-------- Material for this task --------

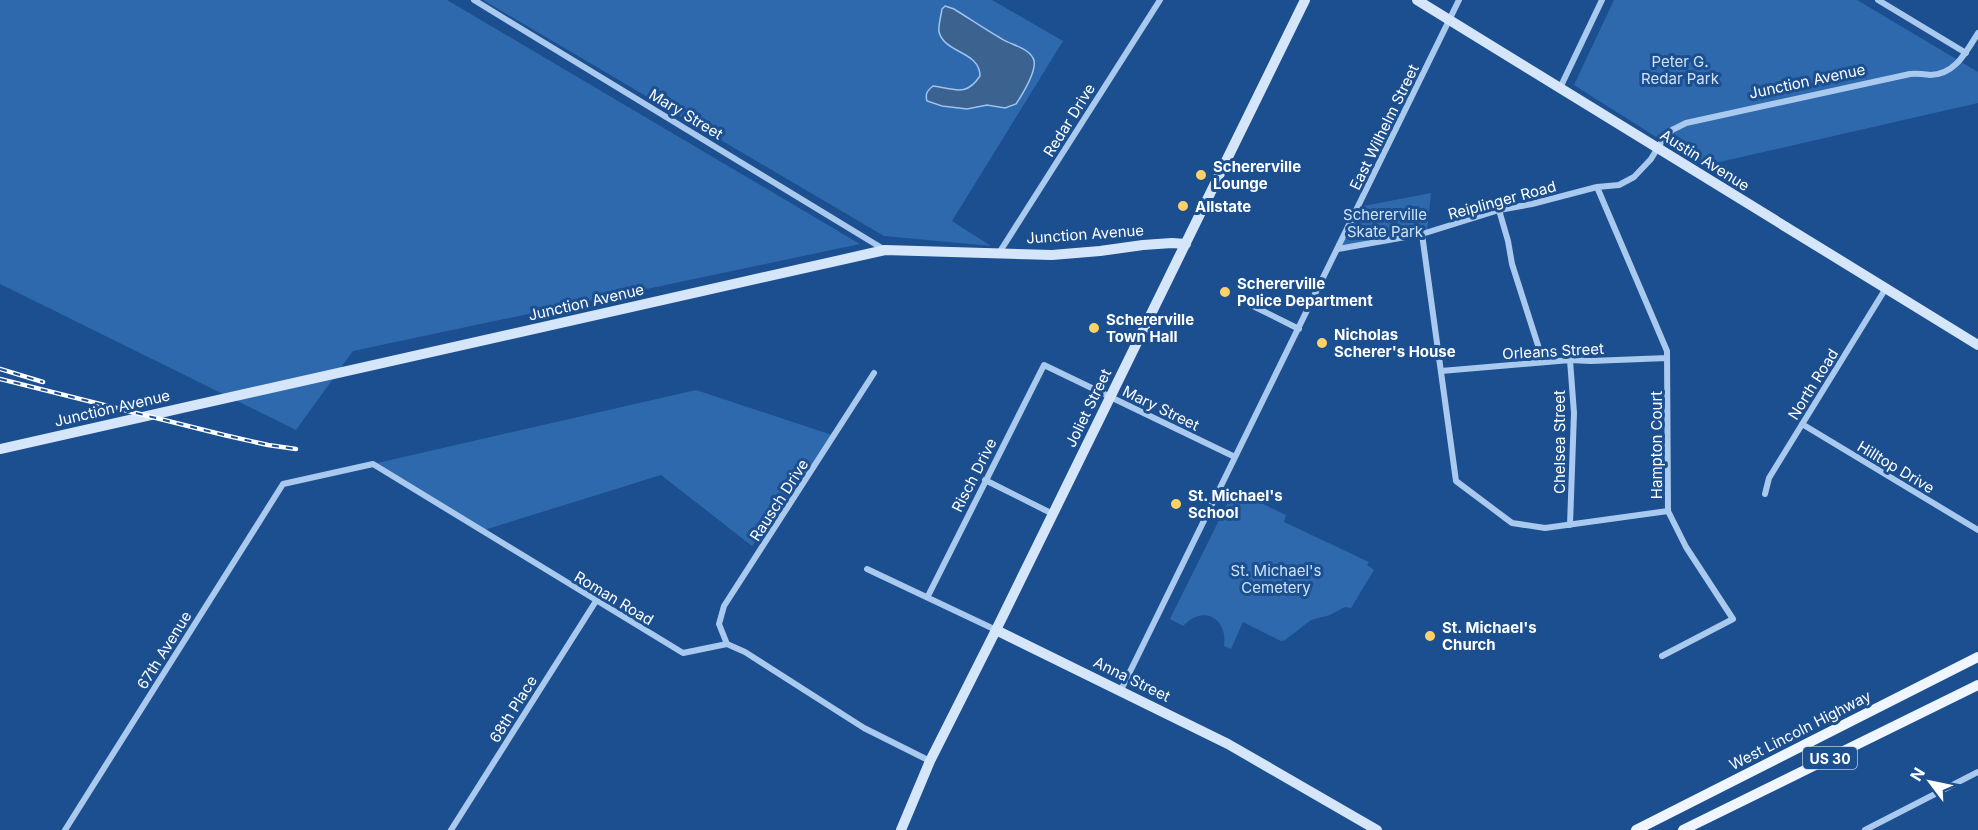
<svg xmlns="http://www.w3.org/2000/svg" width="1978" height="830" viewBox="0 0 1978 830" font-family="Inter,sans-serif">
<rect width="100%" height="100%" fill="#1b4f8f"/>
<path fill="#2e69ad" d="M0,0H447L860,244L353,351L296,430L0,284Z
M483,0H992L1063,41L952,221L991,246L884,236Z
M1614,0H1857L1978,72V103L1702,166L1574,85Z
M1431,193L1427,233L1387,244L1338,249L1358,207Z
M696,390L835,436L752,546L661,475L481,531L373,464Z
M1234,490L1286,515L1284,522L1369,562L1367,565L1374,570L1351,608L1345,607L1330,615L1311,620L1285,640L1281,641L1243,622L1231,649L1224,646C1228,618 1203,604 1183,626L1170,619Z"/>
<path fill="#3c6290" stroke="#9cc4f0" stroke-width="1.5" d="M945,6L954,9C970,19 986,30 1002,39C1011,45 1027,47 1033,58C1039,68 1022,95 1016,104L1005,108L987,105L967,109L942,106L927,101C925,94 927,91 933,86C955,89 966,97 980,76C980,51 945,54 939,32C938,26 941,16 942,9Z"/>
<g fill="none" stroke-linecap="round" stroke-linejoin="round">
<path stroke="#a9c9ee" stroke-width="6" d="M474,0L885,250
M1878,0L1966,53
M1560,88L1602,0
M1597,187L1667,351L1668,511L1686,547L1733,619L1662,656
M1499,210L1508,241L1512,264L1543,361
M1422,234L1456,481L1512,523L1545,528L1668,511
M1338,249L1422,234L1499,210L1532,204L1597,187L1619,185L1634,177L1651,159L1662,141L1672,130L1686,123L1910,74C1917,73 1923,74 1930,75C1955,75 1966,52 1978,33
M999,253L1160,0
M1249,304L1299,329
M1570,360L1574,413L1570,525
M1441,371L1570,360L1591,361L1667,358
M1802,424L1978,530
M985,480L1053,514
M1765,494L1769,478L1886,288
M867,569L996,630
M928,596L1044,365L1235,457
M727,644L719,624L724,606L874,373
M1121,690L1459,0
M65,830L283,484L373,464L683,653L727,644L745,652L864,728L930,761
M451,830L596,601
M1865,830L1978,772"/>
<path stroke="#d6e6fa" stroke-width="10" d="M1417,0L1978,345
M0,449L885,250L1052,255L1100,251L1143,245L1172,243L1186,244
M996,630L1228,744L1377,830
M901,830L930,761L996,630L1305,0"/>
<path stroke="#f0f6ff" stroke-width="10" d="M1636,830L1978,657
M1683,830L1978,685"/>
<defs>
<path id="rail" d="M0,369L43,382
M0,379L224,435L268,445L296,449"/>
</defs>
<use href="#rail" stroke="#fff" stroke-width="4.5"/>
<use href="#rail" stroke="#1b4f8f" stroke-width="2" stroke-dasharray="7" stroke-linecap="butt"/>
</g>
<g fill="#ffd166" stroke="#1b4f8f" stroke-width="2">
<circle cx="1201" cy="175" r="6"/>
<circle cx="1183" cy="206" r="6"/>
<circle cx="1225" cy="292" r="6"/>
<circle cx="1094" cy="328" r="6"/>
<circle cx="1322" cy="343" r="6"/>
<circle cx="1176" cy="504" r="6"/>
<circle cx="1430" cy="636" r="6"/>
</g>
<g text-anchor="middle" dominant-baseline="central" stroke-width="6" stroke-linejoin="round" paint-order="stroke">
<rect fill="#1b4f8f" stroke="#bbcadd" stroke-width="1.5" x="1803" y="747" width="54" height="22" rx="4.5"/>
<g font-size="14" font-weight="bold" fill="#fff">
<text x="1830" y="758">US 30</text>
</g>
<g font-size="15" fill="#cfe3fa" stroke="#1b4f8f">
<text x="1680" y="61">Peter G.<tspan x="1680" dy="17">Redar Park</tspan></text>
<text x="1385" y="214">Schererville<tspan x="1385" dy="17">Skate Park</tspan></text>
<text x="1276" y="570">St. Michael's<tspan x="1276" dy="17">Cemetery</tspan></text>
</g>
<g font-size="15" fill="#fff" stroke="#1b4f8f">
<text transform="translate(1807 81) rotate(-12)">Junction Avenue</text>
<text transform="translate(686 114) rotate(31)">Mary Street</text>
<text transform="translate(1069 120) rotate(-58)">Redar Drive</text>
<text transform="translate(1384 127) rotate(-64)">East Wilhelm Street</text>
<text transform="translate(1705 160) rotate(32)">Austin Avenue</text>
<text transform="translate(1502 200) rotate(-15)">Reiplinger Road</text>
<text transform="translate(1085 234) rotate(-4)">Junction Avenue</text>
<text transform="translate(586 302) rotate(-13)">Junction Avenue</text>
<text transform="translate(1553 351) rotate(-3)">Orleans Street</text>
<text transform="translate(1813 384) rotate(-58)">North Road</text>
<text transform="translate(112 408) rotate(-13)">Junction Avenue</text>
<text transform="translate(1088 408) rotate(-64)">Joliet Street</text>
<text transform="translate(1161 408) rotate(26)">Mary Street</text>
<text transform="translate(1559 442) rotate(-90)">Chelsea Street</text>
<text transform="translate(1656 445) rotate(-90)">Hampton Court</text>
<text transform="translate(1896 467) rotate(31)">Hilltop Drive</text>
<text transform="translate(974 475) rotate(-63)">Risch Drive</text>
<text transform="translate(779 500) rotate(-57)">Rausch Drive</text>
<text transform="translate(614 598) rotate(31)">Roman Road</text>
<text transform="translate(164 650) rotate(-58)">67th Avenue</text>
<text transform="translate(1132 679) rotate(26)">Anna Street</text>
<text transform="translate(513 709) rotate(-58)">68th Place</text>
<text transform="translate(1800 730) rotate(-27)">West Lincoln Highway</text>
</g>
<g font-size="15" font-weight="bold" fill="#fff" stroke="#1b4f8f" text-anchor="start">
<text x="1213" y="166">Schererville<tspan x="1213" dy="17">Lounge</tspan></text>
<text x="1195" y="206">Allstate</text>
<text x="1237" y="283">Schererville<tspan x="1237" dy="17">Police Department</tspan></text>
<text x="1106" y="319">Schererville<tspan x="1106" dy="17">Town Hall</tspan></text>
<text x="1334" y="334">Nicholas<tspan x="1334" dy="17">Scherer's House</tspan></text>
<text x="1188" y="495">St. Michael's<tspan x="1188" dy="17">School</tspan></text>
<text x="1442" y="627">St. Michael's<tspan x="1442" dy="17">Church</tspan></text>
</g>
</g>
<g transform="translate(1930 782) rotate(302)" stroke="#1b4f8f" stroke-width="4.5" paint-order="stroke">
<path d="M0-4.5L10 22L0 15L-10 22Z" fill="#ffffff"/>
<text y="-9" font-size="16" font-weight="bold" text-anchor="middle" fill="#ffffff">N</text>
</g>
</svg>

--------

Type out each line of the records above exactly, skipping any pictures.

Solution for this problem =>
<svg xmlns="http://www.w3.org/2000/svg" width="1978" height="830" viewBox="0 0 1978 830" font-family="Inter,sans-serif">
<rect width="100%" height="100%" fill="#1b4f8f"/>
<path fill="#2e69ad" d="M0,0H447L860,244L353,351L296,430L0,284Z
M483,0H992L1063,41L952,221L991,246L884,236Z
M1614,0H1857L1978,72V103L1702,166L1574,85Z
M1431,193L1427,233L1387,244L1338,249L1358,207Z
M696,390L835,436L752,546L661,475L481,531L373,464Z
M1234,490L1286,515L1284,522L1369,562L1367,565L1374,570L1351,608L1345,607L1330,615L1311,620L1285,640L1281,641L1243,622L1231,649L1224,646C1228,618 1203,604 1183,626L1170,619Z"/>
<path fill="#3c6290" stroke="#9cc4f0" stroke-width="1.5" d="M945,6L954,9C970,19 986,30 1002,39C1011,45 1027,47 1033,58C1039,68 1022,95 1016,104L1005,108L987,105L967,109L942,106L927,101C925,94 927,91 933,86C955,89 966,97 980,76C980,51 945,54 939,32C938,26 941,16 942,9Z"/>
<g fill="none" stroke-linecap="round" stroke-linejoin="round">
<path stroke="#a9c9ee" stroke-width="6" d="M474,0L885,250
M1878,0L1966,53
M1560,88L1602,0
M1597,187L1667,351L1668,511L1686,547L1733,619L1662,656
M1499,210L1508,241L1512,264L1543,361
M1422,234L1456,481L1512,523L1545,528L1668,511
M1338,249L1422,234L1499,210L1532,204L1597,187L1619,185L1634,177L1651,159L1662,141L1672,130L1686,123L1910,74C1917,73 1923,74 1930,75C1955,75 1966,52 1978,33
M999,253L1160,0
M1249,304L1299,329
M1570,360L1574,413L1570,525
M1441,371L1570,360L1591,361L1667,358
M1802,424L1978,530
M985,480L1053,514
M1765,494L1769,478L1886,288
M867,569L996,630
M928,596L1044,365L1235,457
M727,644L719,624L724,606L874,373
M1121,690L1459,0
M65,830L283,484L373,464L683,653L727,644L745,652L864,728L930,761
M451,830L596,601
M1865,830L1978,772"/>
<path stroke="#d6e6fa" stroke-width="10" d="M1417,0L1978,345
M0,449L885,250L1052,255L1100,251L1143,245L1172,243L1186,244
M996,630L1228,744L1377,830
M901,830L930,761L996,630L1305,0"/>
<path stroke="#f0f6ff" stroke-width="10" d="M1636,830L1978,657
M1683,830L1978,685"/>
<defs>
<path id="rail" d="M0,369L43,382
M0,379L224,435L268,445L296,449"/>
</defs>
<use href="#rail" stroke="#fff" stroke-width="4.5"/>
<use href="#rail" stroke="#1b4f8f" stroke-width="2" stroke-dasharray="7" stroke-linecap="butt"/>
</g>
<g fill="#ffd166" stroke="#1b4f8f" stroke-width="2">
<circle cx="1201" cy="175" r="6"/>
<circle cx="1183" cy="206" r="6"/>
<circle cx="1225" cy="292" r="6"/>
<circle cx="1094" cy="328" r="6"/>
<circle cx="1322" cy="343" r="6"/>
<circle cx="1176" cy="504" r="6"/>
<circle cx="1430" cy="636" r="6"/>
</g>
<g text-anchor="middle" dominant-baseline="central" stroke-width="6" stroke-linejoin="round" paint-order="stroke">
<rect fill="#1b4f8f" stroke="#bbcadd" stroke-width="1.5" x="1803" y="747" width="54" height="22" rx="4.5"/>
<g font-size="14" font-weight="bold" fill="#fff">
<text x="1830" y="758">US 30</text>
</g>
<g font-size="15" fill="#cfe3fa" stroke="#1b4f8f">
<text x="1680" y="61">Peter G.<tspan x="1680" dy="17">Redar Park</tspan></text>
<text x="1385" y="214">Schererville<tspan x="1385" dy="17">Skate Park</tspan></text>
<text x="1276" y="570">St. Michael's<tspan x="1276" dy="17">Cemetery</tspan></text>
</g>
<g font-size="15" fill="#fff" stroke="#1b4f8f">
<text transform="translate(1807 81) rotate(-12)">Junction Avenue</text>
<text transform="translate(686 114) rotate(31)">Mary Street</text>
<text transform="translate(1069 120) rotate(-58)">Redar Drive</text>
<text transform="translate(1384 127) rotate(-64)">East Wilhelm Street</text>
<text transform="translate(1705 160) rotate(32)">Austin Avenue</text>
<text transform="translate(1502 200) rotate(-15)">Reiplinger Road</text>
<text transform="translate(1085 234) rotate(-4)">Junction Avenue</text>
<text transform="translate(586 302) rotate(-13)">Junction Avenue</text>
<text transform="translate(1553 351) rotate(-3)">Orleans Street</text>
<text transform="translate(1813 384) rotate(-58)">North Road</text>
<text transform="translate(112 408) rotate(-13)">Junction Avenue</text>
<text transform="translate(1088 408) rotate(-64)">Joliet Street</text>
<text transform="translate(1161 408) rotate(26)">Mary Street</text>
<text transform="translate(1559 442) rotate(-90)">Chelsea Street</text>
<text transform="translate(1656 445) rotate(-90)">Hampton Court</text>
<text transform="translate(1896 467) rotate(31)">Hilltop Drive</text>
<text transform="translate(974 475) rotate(-63)">Risch Drive</text>
<text transform="translate(779 500) rotate(-57)">Rausch Drive</text>
<text transform="translate(614 598) rotate(31)">Roman Road</text>
<text transform="translate(164 650) rotate(-58)">67th Avenue</text>
<text transform="translate(1132 679) rotate(26)">Anna Street</text>
<text transform="translate(513 709) rotate(-58)">68th Place</text>
<text transform="translate(1800 730) rotate(-27)">West Lincoln Highway</text>
</g>
<g font-size="15" font-weight="bold" fill="#fff" stroke="#1b4f8f" text-anchor="start">
<text x="1213" y="166">Schererville<tspan x="1213" dy="17">Lounge</tspan></text>
<text x="1195" y="206">Allstate</text>
<text x="1237" y="283">Schererville<tspan x="1237" dy="17">Police Department</tspan></text>
<text x="1106" y="319">Schererville<tspan x="1106" dy="17">Town Hall</tspan></text>
<text x="1334" y="334">Nicholas<tspan x="1334" dy="17">Scherer's House</tspan></text>
<text x="1188" y="495">St. Michael's<tspan x="1188" dy="17">School</tspan></text>
<text x="1442" y="627">St. Michael's<tspan x="1442" dy="17">Church</tspan></text>
</g>
</g>
<g transform="translate(1930 782) rotate(302)" stroke="#1b4f8f" stroke-width="4.5" paint-order="stroke">
<path d="M0-4.5L10 22L0 15L-10 22Z" fill="#ffffff"/>
<text y="-9" font-size="16" font-weight="bold" text-anchor="middle" fill="#ffffff">N</text>
</g>
</svg>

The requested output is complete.